On Mon, May 16, 2016 at 07:17:42AM -0700, Peter Hurley wrote:

> >> Correct; which is why we should always use {READ,WRITE}_ONCE() for
> >> anything that is used locklessly.
> > 
> > Completely agreed.  Improve readability of code by flagging lockless
> > shared-memory accesses, help checkers better find bugs, and prevent the
> > occasional compiler mischief!
> 
> I think this would be a mistake for 3 reasons:
> 
> 1. If READ_ONCE()/WRITE_ONCE() is necessary to prevent load/store tearing
>    of any normally-atomic type (char/int/long/void*), then _every_ access
>    would require READ_ONCE()/WRITE_ONCE(), thus eliminating any possibility
>    of compiler optimization (eg. eliding redundant loads) where it would
>    otherwise be possible.

Should not really be a problem I think; you already have to be very
careful when doing lockless stuff.

> 2. Makes a mess of otherwise readable code.

We have to disagree here; I think code with {READ,WRITE}_ONCE() is more
readable, as their presence is a clear indication something special is
up.

> 3. Error-prone; ie., easy to overlook in review.

lockless stuff is error prone by nature; what's your point?

> There is no practical difference between _always_ using READ_ONCE()/WRITE_ONCE()
> (to prevent tearing) and declaring the field volatile.

There is, declaring the field volatile doesn't make it stand out in the
code while reading at all; it also doesn't allow you to omit the
volatile qualifier in places where it doesn't matter.

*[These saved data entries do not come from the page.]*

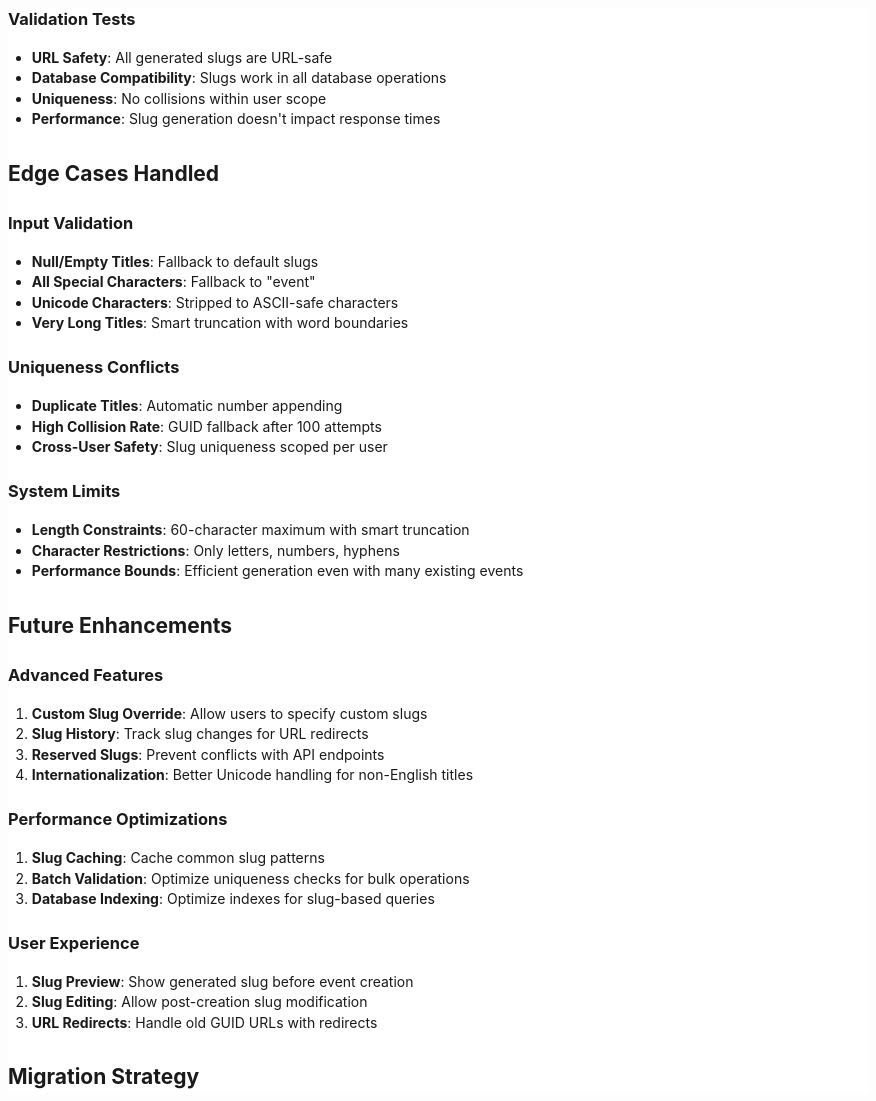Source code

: ### Validation Tests

- **URL Safety**: All generated slugs are URL-safe
- **Database Compatibility**: Slugs work in all database operations
- **Uniqueness**: No collisions within user scope
- **Performance**: Slug generation doesn't impact response times

## Edge Cases Handled

### Input Validation

- **Null/Empty Titles**: Fallback to default slugs
- **All Special Characters**: Fallback to "event"
- **Unicode Characters**: Stripped to ASCII-safe characters
- **Very Long Titles**: Smart truncation with word boundaries

### Uniqueness Conflicts

- **Duplicate Titles**: Automatic number appending
- **High Collision Rate**: GUID fallback after 100 attempts
- **Cross-User Safety**: Slug uniqueness scoped per user

### System Limits

- **Length Constraints**: 60-character maximum with smart truncation
- **Character Restrictions**: Only letters, numbers, hyphens
- **Performance Bounds**: Efficient generation even with many existing events

## Future Enhancements

### Advanced Features

1. **Custom Slug Override**: Allow users to specify custom slugs
2. **Slug History**: Track slug changes for URL redirects
3. **Reserved Slugs**: Prevent conflicts with API endpoints
4. **Internationalization**: Better Unicode handling for non-English titles

### Performance Optimizations

1. **Slug Caching**: Cache common slug patterns
2. **Batch Validation**: Optimize uniqueness checks for bulk operations
3. **Database Indexing**: Optimize indexes for slug-based queries

### User Experience

1. **Slug Preview**: Show generated slug before event creation
2. **Slug Editing**: Allow post-creation slug modification
3. **URL Redirects**: Handle old GUID URLs with redirects

## Migration Strategy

The whole; variables aren't volatile, accesses are, thing is still very
much in effect.

> So we've come full-circle from volatile-considered-harmful.

I don't think so; the cases that document talks about are still very
much relevant and volatile should not be used for that.

But yes, our understanding of both the memory model and the
language/compiler has come a long way since then.